Solana Eco-Mainstream Decentralized Exchange (DEX) Raydium (RAY) prices fell sharply today, mainly because pump.fun appears to be testing its own pool of automatic market makers (AMM) liquidity. It is generally believed that this move may cause the pump.fun token to no longer move to Raydium to establish a liquidity pool after completing internal transactions, but instead trade directly within its own agreement, thereby reducing the transaction volume of Raydium, which in turn affects its revenue and the repurchase scale of RAY tokens.
Ray Logical analysis of price decline (those who are familiar with relevant logic can skip)

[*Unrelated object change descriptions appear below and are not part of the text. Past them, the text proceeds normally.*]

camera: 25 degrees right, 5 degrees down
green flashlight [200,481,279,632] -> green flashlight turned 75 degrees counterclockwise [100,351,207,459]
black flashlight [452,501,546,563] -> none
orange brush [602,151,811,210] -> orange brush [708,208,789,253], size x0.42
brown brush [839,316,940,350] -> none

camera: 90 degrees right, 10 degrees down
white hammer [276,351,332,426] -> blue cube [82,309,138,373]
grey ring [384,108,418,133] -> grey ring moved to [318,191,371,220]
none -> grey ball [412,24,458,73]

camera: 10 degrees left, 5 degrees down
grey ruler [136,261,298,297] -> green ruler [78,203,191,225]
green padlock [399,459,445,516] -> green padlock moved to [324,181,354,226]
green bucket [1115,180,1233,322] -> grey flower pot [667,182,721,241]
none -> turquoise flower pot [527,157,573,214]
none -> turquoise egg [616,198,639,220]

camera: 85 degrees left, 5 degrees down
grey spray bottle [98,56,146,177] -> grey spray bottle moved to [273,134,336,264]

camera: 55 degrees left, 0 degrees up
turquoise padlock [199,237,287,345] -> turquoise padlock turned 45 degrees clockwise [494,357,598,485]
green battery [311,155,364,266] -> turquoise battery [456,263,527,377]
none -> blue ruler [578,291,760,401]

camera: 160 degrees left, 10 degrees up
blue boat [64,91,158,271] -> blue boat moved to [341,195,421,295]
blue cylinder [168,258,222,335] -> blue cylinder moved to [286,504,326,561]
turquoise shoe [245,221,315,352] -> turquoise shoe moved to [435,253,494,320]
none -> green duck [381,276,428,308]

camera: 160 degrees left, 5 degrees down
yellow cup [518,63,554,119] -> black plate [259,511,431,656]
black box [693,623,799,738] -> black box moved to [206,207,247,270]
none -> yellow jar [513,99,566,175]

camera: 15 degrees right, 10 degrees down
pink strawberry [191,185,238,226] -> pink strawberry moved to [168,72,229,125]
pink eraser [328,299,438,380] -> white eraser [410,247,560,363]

A brief review of the relationship between Raydium and pump.fun:
pump.fun is the leading meme token issuance platform in the Solana ecosystem. Its token issuance is divided into two stages: internal transaction and external transaction. After the token is issued, internal transactions are first conducted on the Bonding Curve of the pump.fun protocol itself. When the trading volume reaches $69,000, liquidity will be transferred to Raydium and a liquidity pool is established on this DEX to continue to open trading.
Raydium's profit model:
Raydium charges a 0.25% handling fee from each transaction, of which 0.22% is allocated to the liquidity provider (LP), and the remaining 0.03% is used for repurchase and ecological construction of RAY tokens. Therefore, Raydium's transaction volume directly affects its fee income, which in turn affects the price of RAY.
Key Issues:
If pump.fun builds its own AMM, the liquidity of its tokens will no longer flow to Raydium in the future, which will directly lead to a decrease in Raydium transaction volume and a decrease in handling fee income, which will ultimately affect the value of RAY.
How is Raydium dependent on pump.fun?
This issue needs further in-depth analysis.